# [Outline records]
= = = =
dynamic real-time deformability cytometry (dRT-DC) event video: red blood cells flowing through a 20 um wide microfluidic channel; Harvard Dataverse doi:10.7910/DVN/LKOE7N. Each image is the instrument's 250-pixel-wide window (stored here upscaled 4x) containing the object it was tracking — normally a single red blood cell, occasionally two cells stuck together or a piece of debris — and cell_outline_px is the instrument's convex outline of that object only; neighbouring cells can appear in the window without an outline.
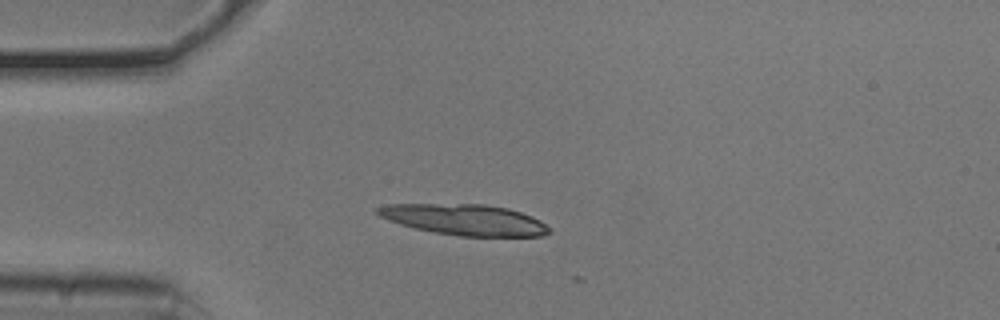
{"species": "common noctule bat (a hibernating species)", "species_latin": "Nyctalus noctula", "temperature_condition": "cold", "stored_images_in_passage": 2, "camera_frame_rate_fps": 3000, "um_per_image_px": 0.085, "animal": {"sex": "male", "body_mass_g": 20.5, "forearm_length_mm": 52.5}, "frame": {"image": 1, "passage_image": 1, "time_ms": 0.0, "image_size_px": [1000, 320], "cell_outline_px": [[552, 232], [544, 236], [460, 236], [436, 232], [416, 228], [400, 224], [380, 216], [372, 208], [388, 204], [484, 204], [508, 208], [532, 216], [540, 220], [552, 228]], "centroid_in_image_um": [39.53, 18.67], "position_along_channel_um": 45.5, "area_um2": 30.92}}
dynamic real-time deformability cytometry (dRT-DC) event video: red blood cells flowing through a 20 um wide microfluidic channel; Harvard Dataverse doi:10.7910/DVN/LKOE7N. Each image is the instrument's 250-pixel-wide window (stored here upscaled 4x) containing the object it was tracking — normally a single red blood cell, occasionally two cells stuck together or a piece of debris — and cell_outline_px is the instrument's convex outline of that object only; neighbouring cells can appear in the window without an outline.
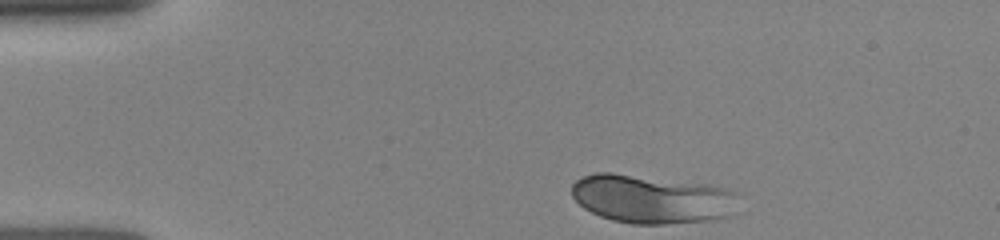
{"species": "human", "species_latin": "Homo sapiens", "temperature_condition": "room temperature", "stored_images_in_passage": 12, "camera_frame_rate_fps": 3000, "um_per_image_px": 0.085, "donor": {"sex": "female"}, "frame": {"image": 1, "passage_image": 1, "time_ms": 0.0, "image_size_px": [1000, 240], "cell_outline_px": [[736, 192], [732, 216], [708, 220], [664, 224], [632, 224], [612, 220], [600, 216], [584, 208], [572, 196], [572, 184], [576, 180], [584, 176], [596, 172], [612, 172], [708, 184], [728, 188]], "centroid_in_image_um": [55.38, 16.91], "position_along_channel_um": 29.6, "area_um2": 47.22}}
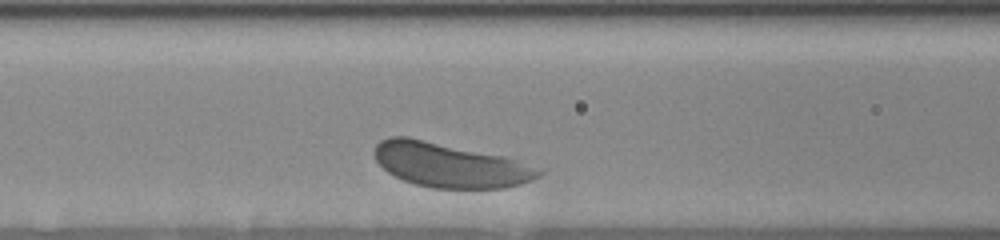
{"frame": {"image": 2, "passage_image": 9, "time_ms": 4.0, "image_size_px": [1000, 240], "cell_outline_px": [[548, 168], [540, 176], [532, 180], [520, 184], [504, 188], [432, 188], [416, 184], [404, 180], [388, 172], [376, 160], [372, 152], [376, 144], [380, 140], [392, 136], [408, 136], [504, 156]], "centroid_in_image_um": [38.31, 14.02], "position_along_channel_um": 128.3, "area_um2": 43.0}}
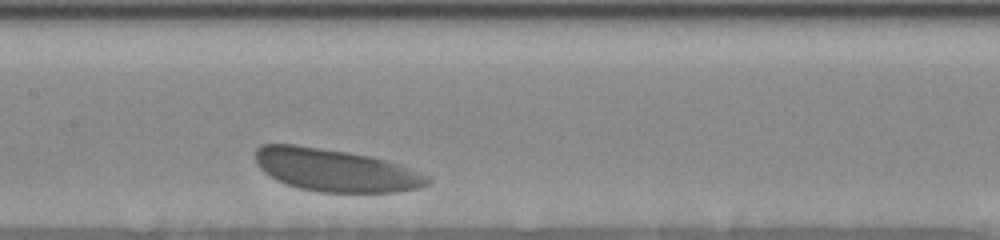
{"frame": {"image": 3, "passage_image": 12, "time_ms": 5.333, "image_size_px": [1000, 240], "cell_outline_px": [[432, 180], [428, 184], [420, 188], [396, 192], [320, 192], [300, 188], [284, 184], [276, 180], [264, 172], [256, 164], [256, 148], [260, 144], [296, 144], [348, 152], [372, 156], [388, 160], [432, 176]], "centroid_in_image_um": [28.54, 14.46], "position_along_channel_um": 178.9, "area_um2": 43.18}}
= = = =
# [SHORT TASK]
Repeat the data exactly in full, omitting its pictures.

# [SOLUTION FOR THIS EXERCISE]
dynamic real-time deformability cytometry (dRT-DC) event video: red blood cells flowing through a 20 um wide microfluidic channel; Harvard Dataverse doi:10.7910/DVN/LKOE7N. Each image is the instrument's 250-pixel-wide window (stored here upscaled 4x) containing the object it was tracking — normally a single red blood cell, occasionally two cells stuck together or a piece of debris — and cell_outline_px is the instrument's convex outline of that object only; neighbouring cells can appear in the window without an outline.
{"species": "common noctule bat (a hibernating species)", "species_latin": "Nyctalus noctula", "temperature_condition": "cold", "stored_images_in_passage": 2, "camera_frame_rate_fps": 3000, "um_per_image_px": 0.085, "animal": {"sex": "male", "body_mass_g": 20.5, "forearm_length_mm": 52.5}, "frame": {"image": 1, "passage_image": 1, "time_ms": 0.0, "image_size_px": [1000, 320], "cell_outline_px": [[552, 232], [544, 236], [460, 236], [436, 232], [416, 228], [400, 224], [380, 216], [372, 208], [388, 204], [484, 204], [508, 208], [532, 216], [540, 220], [552, 228]], "centroid_in_image_um": [39.53, 18.67], "position_along_channel_um": 45.5, "area_um2": 30.92}}
dynamic real-time deformability cytometry (dRT-DC) event video: red blood cells flowing through a 20 um wide microfluidic channel; Harvard Dataverse doi:10.7910/DVN/LKOE7N. Each image is the instrument's 250-pixel-wide window (stored here upscaled 4x) containing the object it was tracking — normally a single red blood cell, occasionally two cells stuck together or a piece of debris — and cell_outline_px is the instrument's convex outline of that object only; neighbouring cells can appear in the window without an outline.
{"species": "human", "species_latin": "Homo sapiens", "temperature_condition": "room temperature", "stored_images_in_passage": 12, "camera_frame_rate_fps": 3000, "um_per_image_px": 0.085, "donor": {"sex": "female"}, "frame": {"image": 1, "passage_image": 1, "time_ms": 0.0, "image_size_px": [1000, 240], "cell_outline_px": [[736, 192], [732, 216], [708, 220], [664, 224], [632, 224], [612, 220], [600, 216], [584, 208], [572, 196], [572, 184], [576, 180], [584, 176], [596, 172], [612, 172], [708, 184], [728, 188]], "centroid_in_image_um": [55.38, 16.91], "position_along_channel_um": 29.6, "area_um2": 47.22}}
{"frame": {"image": 2, "passage_image": 9, "time_ms": 4.0, "image_size_px": [1000, 240], "cell_outline_px": [[548, 168], [540, 176], [532, 180], [520, 184], [504, 188], [432, 188], [416, 184], [404, 180], [388, 172], [376, 160], [372, 152], [376, 144], [380, 140], [392, 136], [408, 136], [504, 156]], "centroid_in_image_um": [38.31, 14.02], "position_along_channel_um": 128.3, "area_um2": 43.0}}
{"frame": {"image": 3, "passage_image": 12, "time_ms": 5.333, "image_size_px": [1000, 240], "cell_outline_px": [[432, 180], [428, 184], [420, 188], [396, 192], [320, 192], [300, 188], [284, 184], [276, 180], [264, 172], [256, 164], [256, 148], [260, 144], [296, 144], [348, 152], [372, 156], [388, 160], [432, 176]], "centroid_in_image_um": [28.54, 14.46], "position_along_channel_um": 178.9, "area_um2": 43.18}}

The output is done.